Selon plusieurs experts, on fait actuellement face à une série d’inconnues à propos des séquelles à long terme du nouveau coronavirus.
Or, il existe des virus – dans la même lignée que la COVID-19 – qui peuvent avoir des répercussions plus tard chez ceux qui ont été infectés. Une simple mononucléose peut donner des lymphomes à long terme, cite en exemple le Dr Marquis.
« On n’en parle pas vraiment, parce que ça touche peu de personnes, poursuit le médecin. Là, c’est particulier parce que toute une tranche de la population va avoir été atteinte en même temps par le même virus. Malgré qu’on n’a aucune preuve que le virus aura des séquelles, on a un devoir de prudence. »
Cicatrices au cœur et aux poumons
La COVID-19 peut notamment causer de la tachycardie (un cœur qui bat trop vite), des douleurs musculaires et articulaires et de l’épuisement, selon diverses études.
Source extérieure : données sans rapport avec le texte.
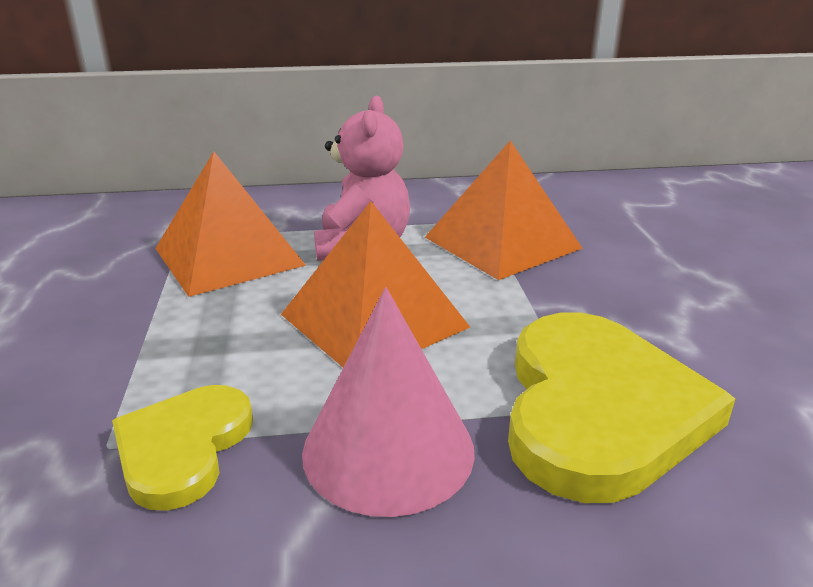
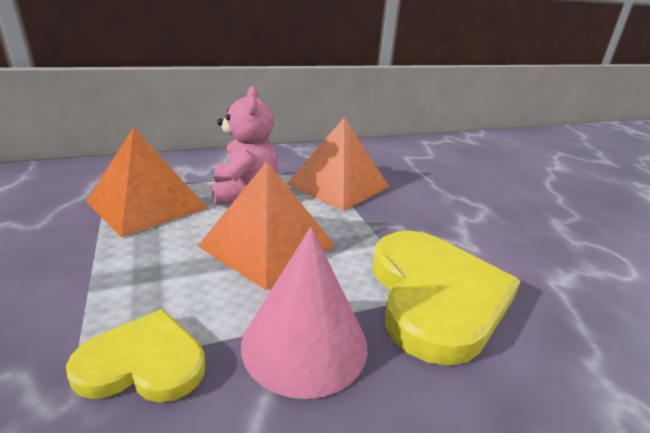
camera: 15 degrees left, 0 degrees up
yellow heart [112,385,253,511] -> yellow heart turned 90 degrees clockwise [66,309,206,403]

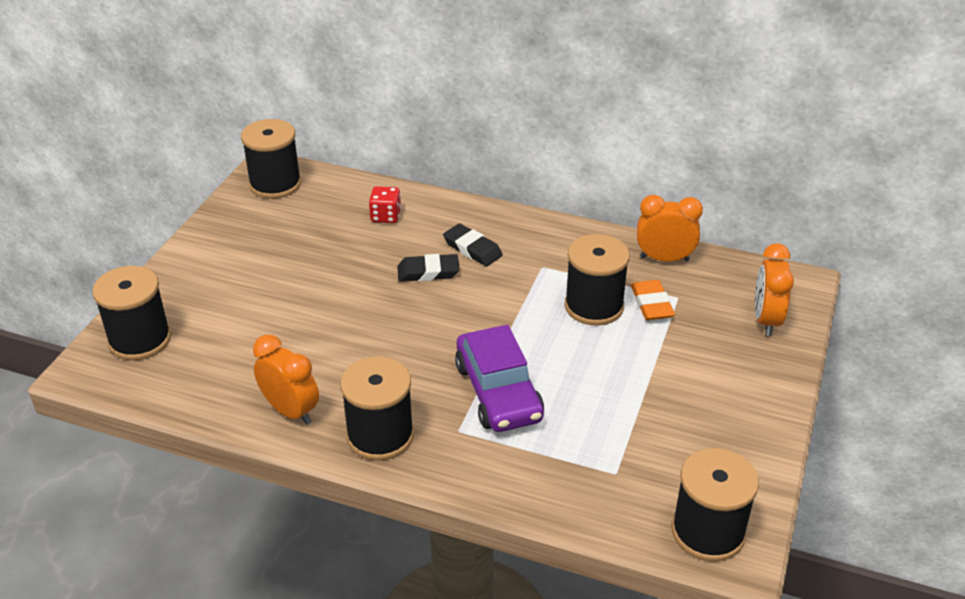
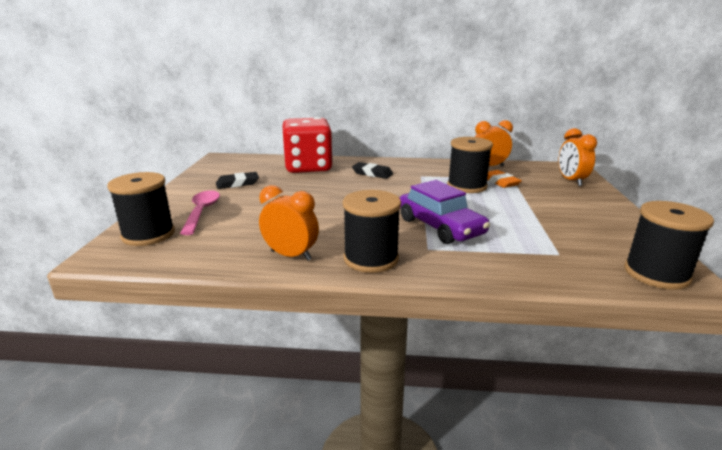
camera: 15 degrees left, 15 degrees down
black spool [241,119,301,199] -> none
red dice [369,186,401,223] -> red dice [282,117,333,173], size x2.49
black eraser [397,254,460,282] -> black eraser moved to [216,172,259,189]
none -> pink spoon [180,190,220,235]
Des dommages neurologiques allant de simples difficultés cognitives, de la fatigue ou de la perte de goût ou d’odorat, jusqu’à des cas de céphalées, d’accident vasculaire cérébral et d’épilepsie sont aussi évoqués.
Pour le cardiologue Éric Sabbah, il est facile de croire à ces symptômes, puisque les séquelles sont parfois visibles.
« On fait des scans et on constate des cicatrices sur les poumons ou sur le cœur de certains patients, mais c’est très difficile d’évaluer les implications à long terme de ces cicatrices », dit-il.

Pneumologue
Certaines personnes attribuent à la COVID-19 des séquelles physiques qui sont peut-être d’ordre psychologique, ajoute Mathieu Simon, chef de l’unité des soins intensifs de l’Institut de cardiologie et de pneumologie de Québec.
« C’est très difficile de distinguer une séquelle physique d’une séquelle psychologique, qui n’est pas moins grave en passant. Ça mérite une approche différente », explique-t-il.
De meilleures ressources
Il souhaite que les ressources en santé mentale se réforment.
« Ce serait un héritage acceptable de cette pandémie. J’espère qu’on va en tirer des leçons », laisse tomber le spécialiste.
La détresse psychologique est d’autant plus présente chez un survivant des soins intensifs qui a sept fois plus de risque de développer un stress post-traumatique qu’un soldat envoyé à une guerre.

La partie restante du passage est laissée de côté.